Low-intermediate dose testosterone replacement therapy by different pharmaceutical preparations improves frailty score in elderly hypogonadal hyperglycaemic patients
Strollo F, Strollo G, Morè M, Magni P, Macchi C, Masini MA, Carucci I, Celotti F, Ruscica M, Gentile S. Aging Male. 2013 Mar 21. [Epub ahead of print]


Endocrine and Metabolic Unit, INRCA , Rome , Italy .


Abstract An open-label follow-up study of low-to-intermediate dose testosterone replacement therapy (TRT) was conducted in 64 overweight patients (aged 65-75 years) with late onset hypogonadism (LOH) and increased fasting plasma glucose (FPG). Patients were subdivided into four treatment groups: oral testosterone (T) (T undecanoate, 80 mg/d), transmucosal T (60 mg/d), transdermal T (30 mg/d) or no treatment (control), and evaluated at 0 and 6 months.

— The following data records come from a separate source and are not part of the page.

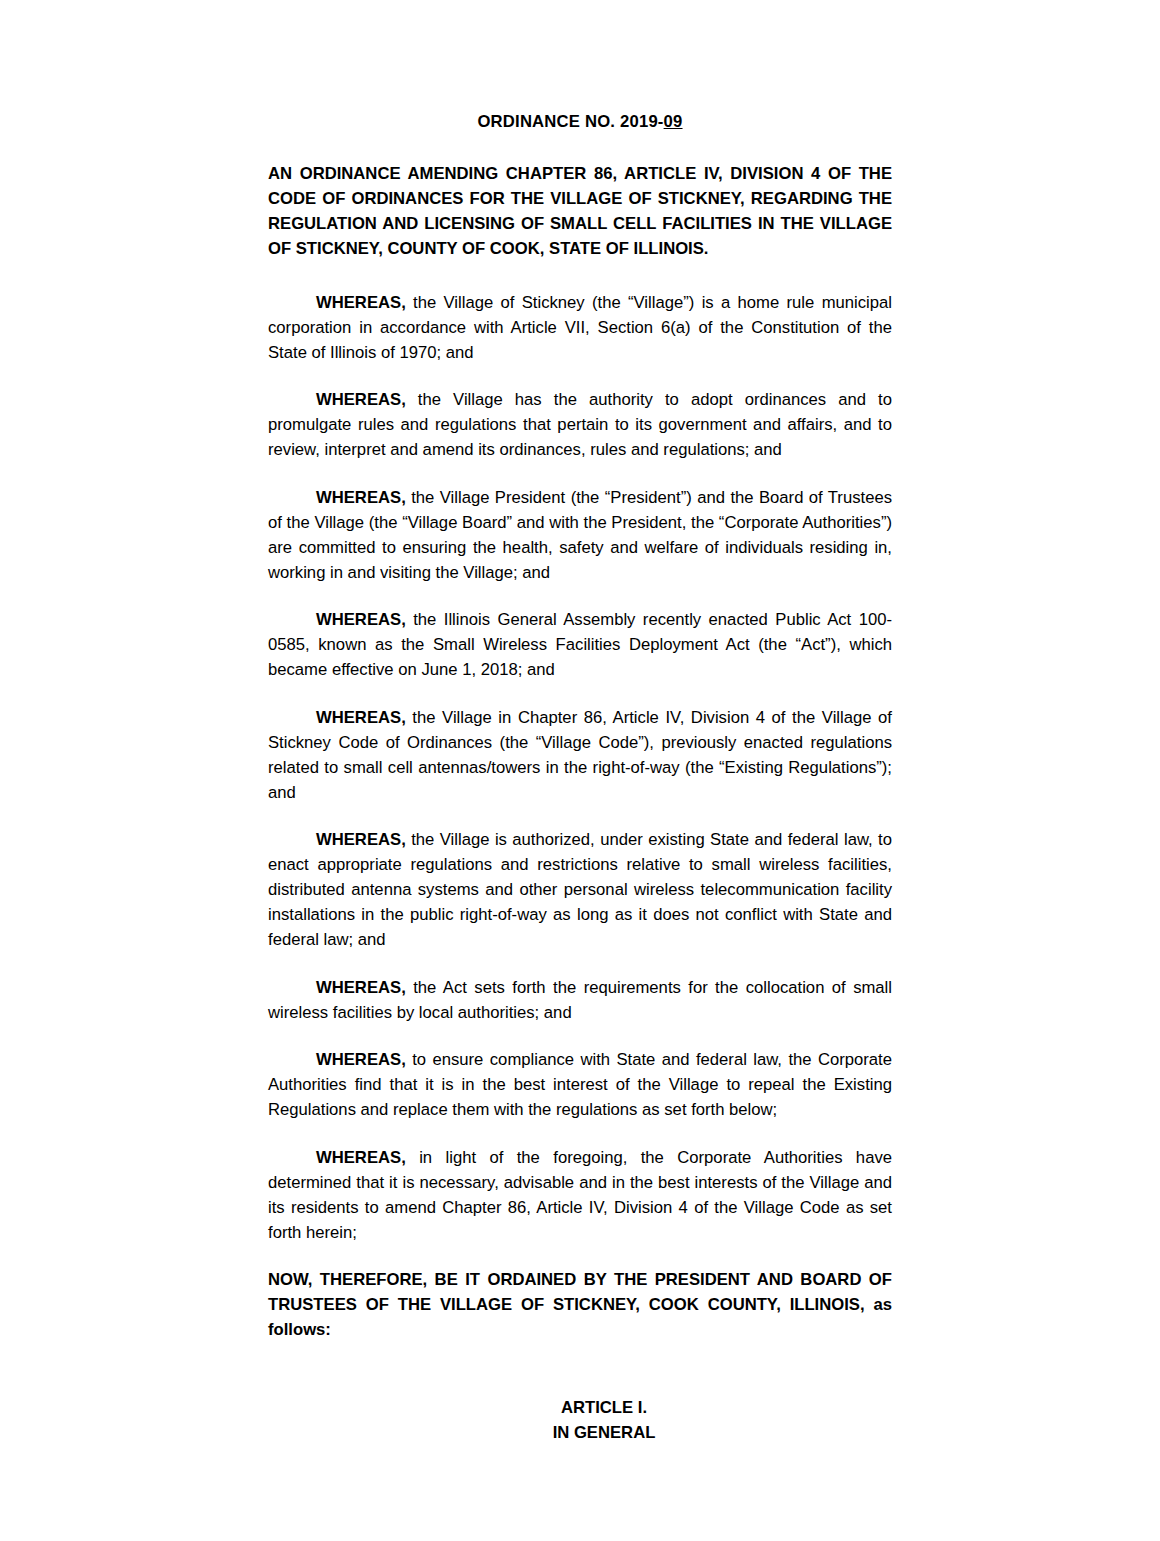ORDINANCE NO. 2019-09
An Ordinance Amending Chapter 86, Article IV, Division 4 of the Code of Ordinances for the Village of Stickney, Regarding the Regulation and Licensing of Small Cell Facilities in the Village of Stickney, County of Cook, State of Illinois.
WHEREAS, the Village of Stickney (the “Village”) is a home rule municipal corporation in accordance with Article VII, Section 6(a) of the Constitution of the State of Illinois of 1970; and
WHEREAS, the Village has the authority to adopt ordinances and to promulgate rules and regulations that pertain to its government and affairs, and to review, interpret and amend its ordinances, rules and regulations; and
WHEREAS, the Village President (the “President”) and the Board of Trustees of the Village (the “Village Board” and with the President, the “Corporate Authorities”) are committed to ensuring the health, safety and welfare of individuals residing in, working in and visiting the Village; and
WHEREAS, the Illinois General Assembly recently enacted Public Act 100-0585, known as the Small Wireless Facilities Deployment Act (the “Act”), which became effective on June 1, 2018; and
WHEREAS, the Village in Chapter 86, Article IV, Division 4 of the Village of Stickney Code of Ordinances (the “Village Code”), previously enacted regulations related to small cell antennas/towers in the right-of-way (the “Existing Regulations”); and
WHEREAS, the Village is authorized, under existing State and federal law, to enact appropriate regulations and restrictions relative to small wireless facilities, distributed antenna systems and other personal wireless telecommunication facility installations in the public right-of-way as long as it does not conflict with State and federal law; and
WHEREAS, the Act sets forth the requirements for the collocation of small wireless facilities by local authorities; and
WHEREAS, to ensure compliance with State and federal law, the Corporate Authorities find that it is in the best interest of the Village to repeal the Existing Regulations and replace them with the regulations as set forth below;
WHEREAS, in light of the foregoing, the Corporate Authorities have determined that it is necessary, advisable and in the best interests of the Village and its residents to amend Chapter 86, Article IV, Division 4 of the Village Code as set forth herein;
NOW, THEREFORE, BE IT ORDAINED BY THE PRESIDENT AND BOARD OF TRUSTEES OF THE VILLAGE OF STICKNEY, COOK COUNTY, ILLINOIS, as follows:
ARTICLE I.IN GENERAL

FPG, hemoglobin (Hb), prostate-specific antigen (PSA) and total T were measured and the Homeostasis Model Assessment of Insulin Resistance (HOMA-IR) index was calculated. Body mass index (BMI), waist circumference, fitness level (6-min walking test), Aging Males' Symptoms (AMS) scale, handgrip strength and energy expenditure with physical activity (Minnesota questionnaire for Leisure Time Physical Activity (LTPA)) were evaluated and a "frailty score" (based on: grip strength, gait speed and LTPA) was calculated. T levels increased in all treatment groups; the oral T group had values still in the hypogonadal range (5.9 ± 1.1 nmol/L). PSA and Hb concentrations did not change in any group. BMI, waist circumference, FPG and HOMA-IR improved in all T-treated groups after 6 months, with a greater effect seen with transmucosal and transdermal T compared with oral T. This study indicates that low-to-intermediate dose TRT may be safely utilized in LOH patients to ameliorate somatic and psychological frailty symptoms in association with improved anthropometric and glycometabolic parameters in aging, overweight men with LOH and impaired fasting glucose.